Provavelmente, pelo momento que vivemos nesta que já foi a nossa pátria amada e que, agora, é só “salve, salve”, foi que me lembrei de quando minha médica cismou que eu tinha algum bichinho resistente e sub-reptício na barriga e quis que eu fosse fazer um exame de fezes.
Quem quer que esteja lendo – e terá sido certamente por curiosidade – deve pensar “mas, que mau gosto” e eu esclareço que não se tratava de um exame comum, mas de um bem… sui-generis…
Quando ela me avisou das características do local, eu quase desisti: a razão primordial desse laboratório ter sucesso era a rapidez com que o “produto” era encaminhado para exame; leia-se imediatamente após sua “produção”.
Quando lá cheguei, era possível encontrar o laboratório pelo odor espalhado pelo andar; mais, quando o “produtor” do exame era muito pequeno ou tinha até 10 anos, era colocado em uma sala especial, que me pareceu enorme, ao redor da qual estavam outros “produtores” – um “exame de fezes coletivo”, cada qual devidamente sentado em seu penico!

Inacreditável!

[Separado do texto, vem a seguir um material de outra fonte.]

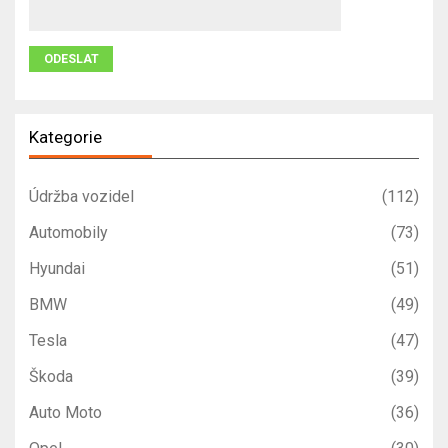
Kategorie
Údržba vozidel
(112)
Automobily
(73)
Hyundai
(51)
BMW
(49)
Tesla
(47)
Škoda
(39)
Auto Moto
(36)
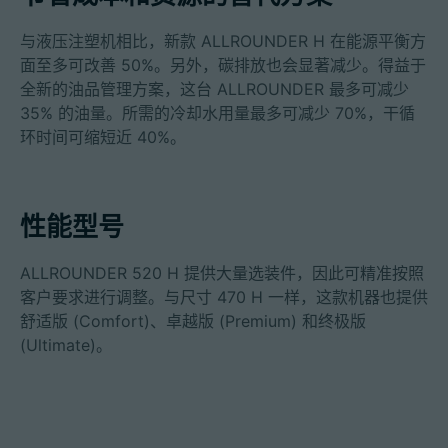
与液压注塑机相比，新款 ALLROUNDER H 在能源平衡方
面至多可改善 50%。另外，碳排放也会显著减少。得益于
全新的油品管理方案，这台 ALLROUNDER 最多可减少
35% 的油量。所需的冷却水用量最多可减少 70%，干循
环时间可缩短近 40%。
性能型号
ALLROUNDER 520 H 提供大量选装件，因此可精准按照
客户要求进行调整。与尺寸 470 H 一样，这款机器也提供
舒适版 (Comfort)、卓越版 (Premium) 和终极版
(Ultimate)。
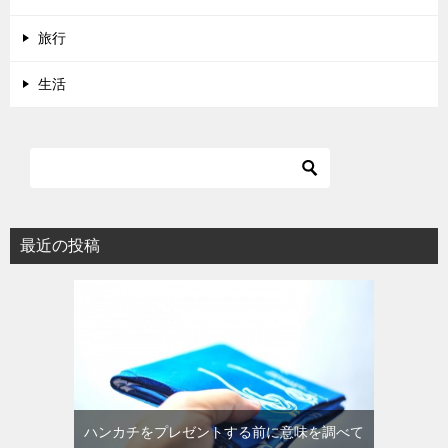
旅行
生活
最近の投稿
ハンカチをプレゼントする前に意味を調べて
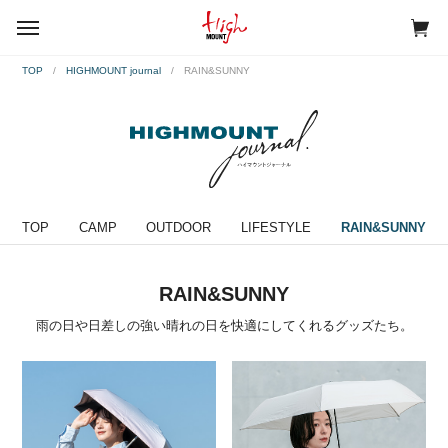
menu
TOP
HIGHMOUNT journal
RAIN&SUNNY
TOP
CAMP
OUTDOOR
LIFESTYLE
RAIN&SUNNY
RAIN&SUNNY
雨の日や日差しの強い晴れの日を快適にしてくれるグッズたち。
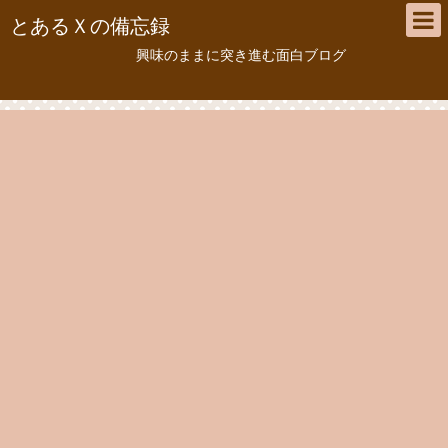
とあるＸの備忘録
興味のままに突き進む面白ブログ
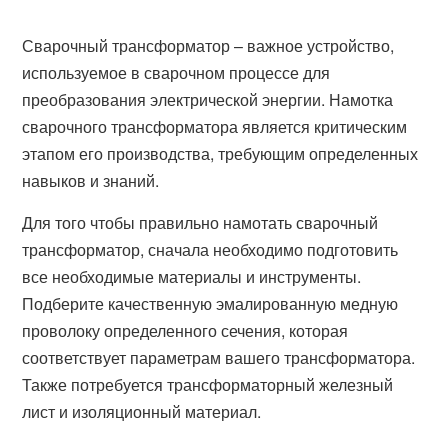
Сварочный трансформатор – важное устройство,
используемое в сварочном процессе для
преобразования электрической энергии. Намотка
сварочного трансформатора является критическим
этапом его производства, требующим определенных
навыков и знаний.
Для того чтобы правильно намотать сварочный
трансформатор, сначала необходимо подготовить
все необходимые материалы и инструменты.
Подберите качественную эмалированную медную
проволоку определенного сечения, которая
соответствует параметрам вашего трансформатора.
Также потребуется трансформаторный железный
лист и изоляционный материал.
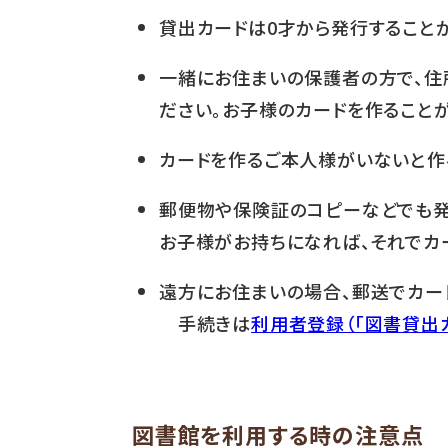
貸出カードは0才から発行することが
一緒にお住まいの保護者の方で、住
ださい。お子様のカードを作ることが
カードを作るご本人様がいないと作
郵便物や保険証のコピーなどでも発
お子様がお持ちになれば、それでカ
遠方にお住まいの場合、郵送でカー
手続きは
利用者登録（「図書貸出
図書館を利用する時の注意点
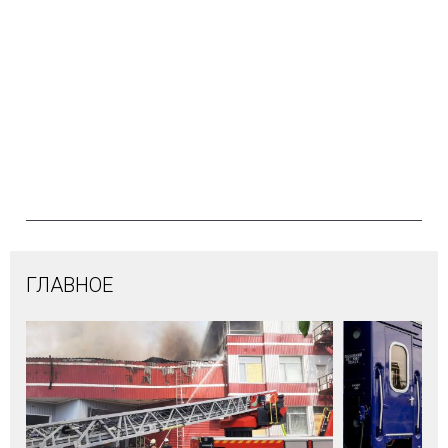
ГЛАВНОЕ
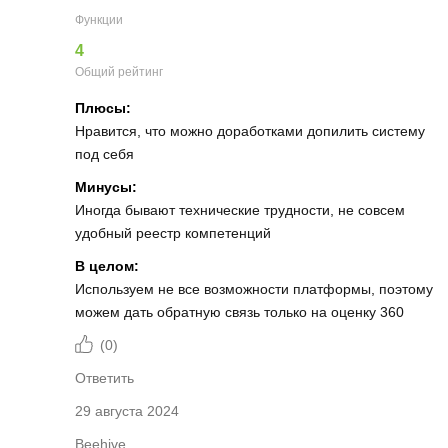
Функции
4
Общий рейтинг
Плюсы:
Нравится, что можно доработками допилить систему
под себя
Минусы:
Иногда бывают технические трудности, не совсем
удобный реестр компетенций
В целом:
Используем не все возможности платформы, поэтому
можем дать обратную связь только на оценку 360
(
0
)
Ответить
29 августа 2024
Beehive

Mas foi isso mesmo: o local era um bocado estranho, na Rua Sete de Abril, quase esquina com a Rua Nova Barão, centro de São Paulo, num daqueles prédios que davam a sensação de serem só prédios de escritórios…
A fama desse laboratório era excelente, tanto que, de fato, conseguiram detectar qual era o problema e foi possível debelá-lo.
Essa era uma época em que muitos dos processos hoje utilizados não existiam, e o sucesso de uma pesquisa estava exatamente na velocidade com que ela acontecia. Tosco? Sim, é o que parece, mas certamente engenhoso e digno de nota!
Quando o presidente da República esteve em São Paulo com suspeita de obstrução intestinal, se este laboratório ainda existisse, seria perfeito para o caso dele: teria certamente evitado que essa obstrução tivesse ido para a cabeça!